Il connaissait bien l'histoire de la civilisation:des poignées d'indiens avient occupé inutilement d'immenses étendues, adorant la Nature,le soleil ,le vent ou ,je ne sais quoi, sans jamais s'intéresser au sous sol. Aussi chaque fois qu'on y préssentait de l'or, du pétrole ou le dernier bien précieux appelé "gaz de schiste", on envoyait la troupe expulser les sauvages vers d'autres contrées plus inhospitalières. Ici ces sauvages contrariaient sa vision d'homme d'Etat: celle ci s'agrandissait pourtant à l'échelle d'une immense ville, dévorant tout le territoire, se développant sans cesse. Au fil des routes, des files de camions, toujours plus nombreux, pendant que des avions, toujours plus nombreux sillonneraient le ciel. Ce qui resterait ne serait plus que terre vierge sans jardiniers où il pourrait sans contrainte épandre les déchets et les boues de sa ville, au lieu de devoir louer des terres agricoles pour le faire.
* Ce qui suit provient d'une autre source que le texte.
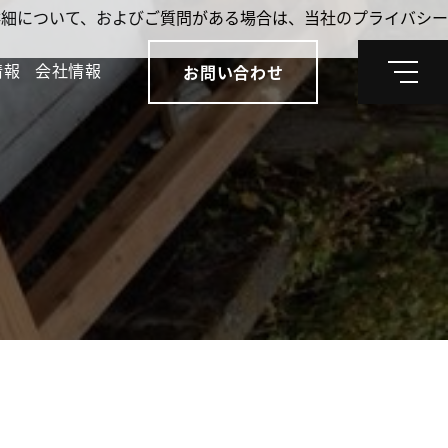
。詳細について、およびご質問がある場合は、当社のプライバシー
情報
会社情報
お問い合わせ
メ
ニ
ュ
ー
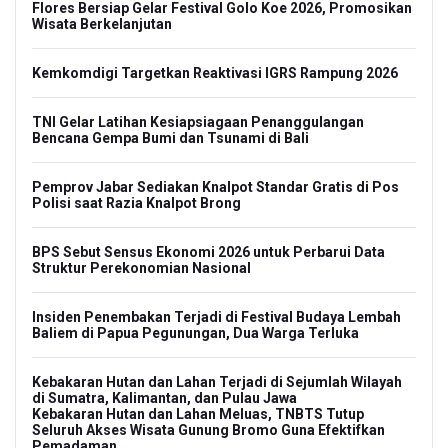
Flores Bersiap Gelar Festival Golo Koe 2026, Promosikan
Wisata Berkelanjutan
Kemkomdigi Targetkan Reaktivasi IGRS Rampung 2026
TNI Gelar Latihan Kesiapsiagaan Penanggulangan
Bencana Gempa Bumi dan Tsunami di Bali
Pemprov Jabar Sediakan Knalpot Standar Gratis di Pos
Polisi saat Razia Knalpot Brong
BPS Sebut Sensus Ekonomi 2026 untuk Perbarui Data
Struktur Perekonomian Nasional
Insiden Penembakan Terjadi di Festival Budaya Lembah
Baliem di Papua Pegunungan, Dua Warga Terluka
Kebakaran Hutan dan Lahan Terjadi di Sejumlah Wilayah
di Sumatra, Kalimantan, dan Pulau Jawa
Kebakaran Hutan dan Lahan Meluas, TNBTS Tutup
Seluruh Akses Wisata Gunung Bromo Guna Efektifkan
Pemadaman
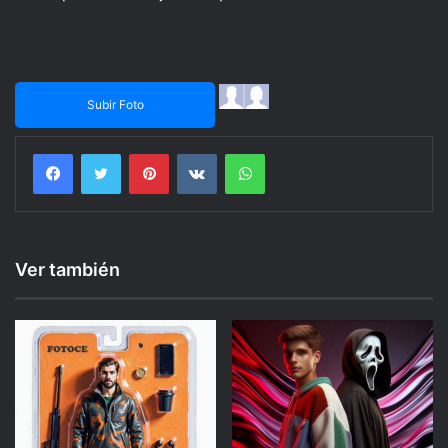
Subir Foto
Facebook
Twitter
Pinterest
VKontakte
WhatsApp
Ver también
On était en crise économique mais le premier ministre avait trouvé tous les crédits nécessaires pour concrétiser son hallucination.Tant pis si dans le Nord du département, désespérément agricole et retardé, 2000 camions traversaient des petits villages chaque jour, au point que les vitres des écoles en bordure tremblaient de partout ; là on n'avait plus de crédit pour contourner ces villages.

Pour mettre enfin au pas tous ces archaïques, Il envoya alors des sortes de cosmonautes casqués et encagoulés, chasser les jardiners et décida de raser les forêts, de combler les étangs. Ses shamans(qu'en France, on appelait technocrates), lui certifièrent la bienveillance des "esprits banquiers" et du dieu CROISSANCE dès lors que les Airbus remplaceraient, vaches, hérons et poules d'eau.

Comme les indiens, comme les bergers du Larzac, les "jardiniers" décidèrent ,contre toute raison, de se soulever et d'alerter le monde sur la confiscation de leurs terres. Il avaient entendu le message des indiens, mieux que le Président.

Au dernière nouvelle, la présidente du Brésil envisage de recevoir les "jardiniers "pour fustiger l'ethnocentrisme et la folie destructrice des francais. A l'instar du président,va t-elle cette fois encore promettre son aide ? On peut toujours le croire....C'est, en effet, bientôt Noël.